Task instructions
Write out the Pump Boys passage below word for word, from "Pump Boys was" to "on three others.)".

Text passage
◇ ◇ ◇ ◇ ◇

Pump Boys was a surprise hit of the 1981-82 Broadway season. Rooted in cabaret — two of the authors started developing the show while working at a piano bar in a New York steakhouse — the show played three months Off-Broadway before moving to the Princess, a small Broadway house reconverted from the old Latin Quarter nightclub. Pump Boys received a Tony nomination for Best Musical (competing with Dreamgirls and the victorious Nine) and enjoyed a 573-performance run. Authorship was credited to the entire original cast, consisting of John Foley, Mark Hardwick, Debra Monk, Cass Morgan, John Schimmel and Jim Wann. (Thirteen of the 20 songs were by Wann, who also collaborated on three others.)

The pump boys of the title operate a country gas station on Route 57, between Frog Level and Smyrna, NC; the dinettes are the Cupp Sisters, who bake pies at the Double Cupp Diner across the road. Director Lear deBessonet, an Obie winner for The Good Person of Szechwan at the Public Theater, has assembled a hard-working and hard-singing cast.

Hunter Foster (The Bridges of Madison County) leads the pack as Jim, the singer/guitarist/storyteller originally played by Jim Wann. Randy Redd (Ring of Fire) is L.M., Jim's partner at the Pump Boys gas station and the piano player of the evening. (The other men — Jordan Dean, Lorenzo Wolff and musician Austin Moorhead — are on guitar and bass; the girls from the diner pound away on percussive kitchen utensils.)

◇ ◇ ◇ ◇ ◇

Study material
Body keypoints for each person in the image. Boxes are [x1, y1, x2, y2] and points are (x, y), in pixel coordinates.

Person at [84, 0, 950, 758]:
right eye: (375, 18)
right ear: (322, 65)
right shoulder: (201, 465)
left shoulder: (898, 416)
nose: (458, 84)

◇ ◇ ◇ ◇ ◇

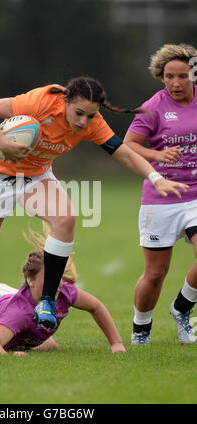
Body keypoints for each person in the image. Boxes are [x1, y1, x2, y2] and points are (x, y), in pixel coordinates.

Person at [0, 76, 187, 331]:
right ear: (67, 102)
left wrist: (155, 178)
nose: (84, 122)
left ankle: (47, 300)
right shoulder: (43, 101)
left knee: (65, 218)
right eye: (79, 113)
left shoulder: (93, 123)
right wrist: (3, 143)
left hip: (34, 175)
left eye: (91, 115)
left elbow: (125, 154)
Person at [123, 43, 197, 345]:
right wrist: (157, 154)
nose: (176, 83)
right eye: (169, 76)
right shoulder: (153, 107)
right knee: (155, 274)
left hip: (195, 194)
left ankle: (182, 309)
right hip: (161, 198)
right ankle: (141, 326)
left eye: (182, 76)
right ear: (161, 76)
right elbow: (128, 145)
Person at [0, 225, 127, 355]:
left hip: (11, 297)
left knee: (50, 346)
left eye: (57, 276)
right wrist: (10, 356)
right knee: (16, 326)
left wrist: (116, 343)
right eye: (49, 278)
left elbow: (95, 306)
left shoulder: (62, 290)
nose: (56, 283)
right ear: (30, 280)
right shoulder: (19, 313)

◇ ◇ ◇ ◇ ◇

Your response
Pump Boys was a surprise hit of the 1981-82 Broadway season. Rooted in cabaret — two of the authors started developing the show while working at a piano bar in a New York steakhouse — the show played three months Off-Broadway before moving to the Princess, a small Broadway house reconverted from the old Latin Quarter nightclub. Pump Boys received a Tony nomination for Best Musical (competing with Dreamgirls and the victorious Nine) and enjoyed a 573-performance run. Authorship was credited to the entire original cast, consisting of John Foley, Mark Hardwick, Debra Monk, Cass Morgan, John Schimmel and Jim Wann. (Thirteen of the 20 songs were by Wann, who also collaborated on three others.)